▶ **Complete the following**
[1] In the opening paragraph of the piece on language, stats, and football, list every word set off in single quotation marks.
[2] Render this sentence from the piece on language, stats, and football in Spanish: "And then you learn that there’s a variety of aubergine that is white, and small, and generally looks quite like an egg."
[3] Reproduce verbatim the stretch of the piece on language, stats, and football that opens with the words containing "On language, stats, and" and closes with "much like cars.".

▶ **Reading passage**
+===+

On language, stats, and football

Americans call aubergines ‘eggplants’. For those familiar with the deep purple skin of the vegetable(?), this seems peculiar. To British ears, it’s one of those “oh, America!” things to roll ones eyes at and quietly mock, like ‘pants’ and ‘soccer’ and the missing ‘u’ in ‘colour’.

And then you learn that there’s a variety of aubergine that is white, and small, and generally looks quite like an egg.


Image from Wikipedia

It doesn’t matter that Americans call the purple version an eggplant even though it doesn’t look like an egg. It’s a little confusing to people unfamiliar with the term, but once you pair the word with the object it’s, well, just like any other name. Carrots don’t look much like cars.

The name ‘expected goals’ has been debated for almost as long as the statistic has existed, from back when it was calculated on stone tablets in the far distant past of the Allardyce Age. Despite the name’s detractors, the metric — which is a computer-modelled judge of chance quality — remains to be named that way on the screens, airwaves, and pages of an ever-increasing number of outlets.

+===+

▶ **Supplied information**
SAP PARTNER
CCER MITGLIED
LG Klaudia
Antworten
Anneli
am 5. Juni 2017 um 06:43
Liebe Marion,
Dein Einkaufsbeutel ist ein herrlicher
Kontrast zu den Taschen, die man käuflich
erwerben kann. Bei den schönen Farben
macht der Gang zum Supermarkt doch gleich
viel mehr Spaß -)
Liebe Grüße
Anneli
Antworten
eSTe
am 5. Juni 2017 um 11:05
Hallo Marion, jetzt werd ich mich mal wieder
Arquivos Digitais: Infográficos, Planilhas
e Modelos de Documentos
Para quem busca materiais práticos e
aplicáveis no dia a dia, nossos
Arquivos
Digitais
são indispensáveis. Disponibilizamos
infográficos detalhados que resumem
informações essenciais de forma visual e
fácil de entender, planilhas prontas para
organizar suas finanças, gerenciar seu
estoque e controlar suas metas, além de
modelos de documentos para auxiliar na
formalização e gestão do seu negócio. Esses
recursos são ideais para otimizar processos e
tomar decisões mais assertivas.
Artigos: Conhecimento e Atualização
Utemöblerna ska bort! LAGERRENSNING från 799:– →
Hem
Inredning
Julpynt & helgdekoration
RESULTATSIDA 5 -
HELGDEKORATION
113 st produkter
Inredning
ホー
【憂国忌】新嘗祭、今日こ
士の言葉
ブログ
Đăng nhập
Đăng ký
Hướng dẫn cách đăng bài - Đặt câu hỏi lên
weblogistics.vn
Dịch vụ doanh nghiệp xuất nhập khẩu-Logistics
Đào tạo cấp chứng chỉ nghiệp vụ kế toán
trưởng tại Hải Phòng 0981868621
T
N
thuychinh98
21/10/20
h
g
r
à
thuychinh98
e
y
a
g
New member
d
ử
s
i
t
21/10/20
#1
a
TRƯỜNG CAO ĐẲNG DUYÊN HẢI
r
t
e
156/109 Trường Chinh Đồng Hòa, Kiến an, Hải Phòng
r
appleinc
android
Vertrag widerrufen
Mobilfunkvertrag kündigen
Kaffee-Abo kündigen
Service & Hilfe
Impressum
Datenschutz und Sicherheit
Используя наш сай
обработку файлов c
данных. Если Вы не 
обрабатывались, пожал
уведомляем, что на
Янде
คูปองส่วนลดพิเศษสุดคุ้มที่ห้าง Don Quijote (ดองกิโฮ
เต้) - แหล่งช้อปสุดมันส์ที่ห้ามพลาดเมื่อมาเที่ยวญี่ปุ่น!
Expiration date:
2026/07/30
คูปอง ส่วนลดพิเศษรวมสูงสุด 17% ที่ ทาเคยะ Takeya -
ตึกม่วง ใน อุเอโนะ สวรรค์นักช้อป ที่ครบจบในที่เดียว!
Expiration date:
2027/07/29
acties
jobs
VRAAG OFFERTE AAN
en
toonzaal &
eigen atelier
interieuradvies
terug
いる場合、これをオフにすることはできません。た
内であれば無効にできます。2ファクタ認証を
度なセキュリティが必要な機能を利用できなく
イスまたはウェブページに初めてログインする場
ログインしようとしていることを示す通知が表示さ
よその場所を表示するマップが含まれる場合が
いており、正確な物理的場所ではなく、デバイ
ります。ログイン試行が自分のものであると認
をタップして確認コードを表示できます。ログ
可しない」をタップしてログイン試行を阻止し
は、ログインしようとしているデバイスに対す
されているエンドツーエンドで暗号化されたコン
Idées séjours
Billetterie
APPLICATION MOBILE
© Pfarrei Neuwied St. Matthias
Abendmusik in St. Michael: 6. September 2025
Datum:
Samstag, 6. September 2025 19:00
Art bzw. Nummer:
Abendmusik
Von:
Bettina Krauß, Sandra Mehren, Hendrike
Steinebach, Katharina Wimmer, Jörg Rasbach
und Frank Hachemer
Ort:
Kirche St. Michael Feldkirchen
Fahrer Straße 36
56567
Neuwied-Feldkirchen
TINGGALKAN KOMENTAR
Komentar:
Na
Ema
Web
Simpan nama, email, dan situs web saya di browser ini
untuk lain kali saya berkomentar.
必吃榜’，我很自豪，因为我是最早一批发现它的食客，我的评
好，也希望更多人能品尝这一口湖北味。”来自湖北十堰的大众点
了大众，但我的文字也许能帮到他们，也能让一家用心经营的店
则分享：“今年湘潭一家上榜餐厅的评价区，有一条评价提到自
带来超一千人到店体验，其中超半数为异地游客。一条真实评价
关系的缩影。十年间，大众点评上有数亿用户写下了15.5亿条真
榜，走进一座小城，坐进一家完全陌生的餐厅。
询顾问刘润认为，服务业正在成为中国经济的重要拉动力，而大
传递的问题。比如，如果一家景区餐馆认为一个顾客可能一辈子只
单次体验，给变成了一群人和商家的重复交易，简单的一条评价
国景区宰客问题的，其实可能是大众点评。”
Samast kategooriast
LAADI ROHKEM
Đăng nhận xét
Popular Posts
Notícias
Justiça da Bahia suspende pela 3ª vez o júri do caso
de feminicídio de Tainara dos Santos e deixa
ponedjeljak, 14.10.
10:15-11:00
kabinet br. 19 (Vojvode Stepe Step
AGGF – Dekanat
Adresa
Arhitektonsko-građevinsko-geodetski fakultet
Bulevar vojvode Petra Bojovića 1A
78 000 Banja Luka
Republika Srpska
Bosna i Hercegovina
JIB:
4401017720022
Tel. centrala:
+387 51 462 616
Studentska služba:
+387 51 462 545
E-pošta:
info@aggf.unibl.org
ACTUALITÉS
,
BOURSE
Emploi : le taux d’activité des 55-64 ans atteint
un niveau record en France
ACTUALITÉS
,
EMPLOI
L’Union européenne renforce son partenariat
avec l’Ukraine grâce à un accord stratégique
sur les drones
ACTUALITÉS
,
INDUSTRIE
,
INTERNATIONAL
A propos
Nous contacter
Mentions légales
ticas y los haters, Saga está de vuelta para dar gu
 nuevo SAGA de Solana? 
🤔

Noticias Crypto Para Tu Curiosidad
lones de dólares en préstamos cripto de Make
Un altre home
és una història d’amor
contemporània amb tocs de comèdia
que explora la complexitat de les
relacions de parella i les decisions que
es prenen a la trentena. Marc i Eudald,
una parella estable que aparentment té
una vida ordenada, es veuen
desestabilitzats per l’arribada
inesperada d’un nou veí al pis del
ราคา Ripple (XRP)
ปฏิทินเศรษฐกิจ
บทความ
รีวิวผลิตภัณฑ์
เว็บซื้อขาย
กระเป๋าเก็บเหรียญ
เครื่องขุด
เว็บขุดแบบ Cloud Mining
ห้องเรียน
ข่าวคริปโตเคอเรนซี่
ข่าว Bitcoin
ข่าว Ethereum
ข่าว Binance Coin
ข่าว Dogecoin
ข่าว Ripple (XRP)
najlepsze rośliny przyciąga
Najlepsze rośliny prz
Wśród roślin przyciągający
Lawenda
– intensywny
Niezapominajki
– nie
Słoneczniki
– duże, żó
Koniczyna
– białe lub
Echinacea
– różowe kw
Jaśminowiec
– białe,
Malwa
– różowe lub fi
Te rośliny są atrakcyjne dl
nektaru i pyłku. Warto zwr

+===+

▶ **Solutions to the problems**
[1] ‘eggplants’, ‘pants’, ‘soccer’, ‘u’, ‘colour’

[2] Y entonces descubres que existe una variedad de berenjena que es blanca, pequeña y, por lo general, se parece bastante a un huevo.

[3]
On language, stats, and football

Americans call aubergines ‘eggplants’. For those familiar with the deep purple skin of the vegetable(?), this seems peculiar. To British ears, it’s one of those “oh, America!” things to roll ones eyes at and quietly mock, like ‘pants’ and ‘soccer’ and the missing ‘u’ in ‘colour’.

And then you learn that there’s a variety of aubergine that is white, and small, and generally looks quite like an egg.


Image from Wikipedia

It doesn’t matter that Americans call the purple version an eggplant even though it doesn’t look like an egg. It’s a little confusing to people unfamiliar with the term, but once you pair the word with the object it’s, well, just like any other name. Carrots don’t look much like cars.